Wie immer verletzen mich seine Worte, aber ich lasse es mir nicht anmerken. Wenn ich etwas erwidere, bekomme ich nur noch mehr Ärger mit ihm. Daher lasse ich einfach alles über mich ergehen, warte auf die zweite Phase seines Aggressionsanfalls. Die Phase, in der er mich nur noch schlägt, anstatt mich zu beleidigend. Ironischerweise tut das weniger weh als das hier gerade.

Und dann fängt er an, er schubst mich mit dem Rücken an die Wand und schlägt drauf los, mehrmals in den Bauch und auch ins Gesicht. Ich bin gespannt, wann ich das erste mal eine große Verletzung davon trage. Hoffentlich nicht während der Schulzeit.
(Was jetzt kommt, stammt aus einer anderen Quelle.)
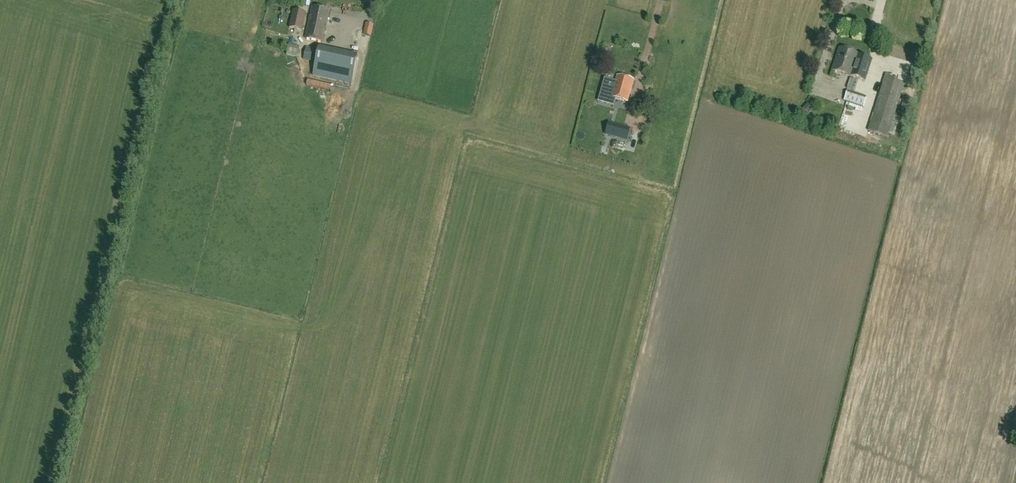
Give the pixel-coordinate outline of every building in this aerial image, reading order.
[(322,43),(329,11),(312,7),(305,39),(322,43)] [(302,31),(306,14),(293,11),(289,29),(302,31)] [(373,26),(365,23),(363,35),(371,38),(373,26)] [(297,58),(300,47),(289,45),(287,56),(297,58)] [(313,75),(322,77),(351,83),(357,57),(328,50),(327,53),(306,48),(303,60),(316,63),(313,75)] [(857,55),(858,55),(858,53),(839,48),(832,72),(850,78),(851,76),(850,76),(857,55)] [(870,59),(858,55),(857,55),(850,76),(851,76),(864,80),(870,59)] [(618,75),(614,88),(606,86),(603,98),(611,100),(612,97),(627,101),(634,79),(618,75)] [(887,136),(904,83),(885,77),(868,130),(887,136)] [(844,102),(864,108),(867,97),(848,91),(844,102)] [(909,112),(913,99),(904,97),(901,109),(909,112)] [(809,102),(803,109),(809,114),(815,107),(809,102)] [(611,127),(609,139),(633,143),(635,131),(611,127)]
Ich sacke bereits nach wenigen Minuten auf den Boden, sodass er genervt aufhört und mich allein lässt. Meine Mutter war eben zwar kurz hier, jedoch nahm sie kaum Notiz von mir, sondern ging einfach an uns vorbei. Daher bin ich jetzt allein und laufe in mein Zimmer. Das Blut wasche ich mir von der Lippe und schaue dann ein wenig geistesabwesend meine Serie weiter. Was mache ich eigentlich noch hier, ich verdiene es doch gar nicht überhaupt zu leben. Seit sie es wissen, behandeln sie mich als wäre ich ein hauchdünnen Stück Glas, welches bei jeder Bewegung zu brechen droht. Wieso? Sie haben mich doch sonst auch nicht belastet, wieso tun sie das jetzt? Ich wusste es vorher, ich mache ihnen von jetzt an nur noch mehr Probleme, da sie nicht mehr mit mir reden können. Was, wenn ich ihnen überhaupt nie geholfen habe? Vielleicht war ich ja auch nur die ganze Zeit Ballast. Ich sollte dieses sinnlose Leben einfach beenden...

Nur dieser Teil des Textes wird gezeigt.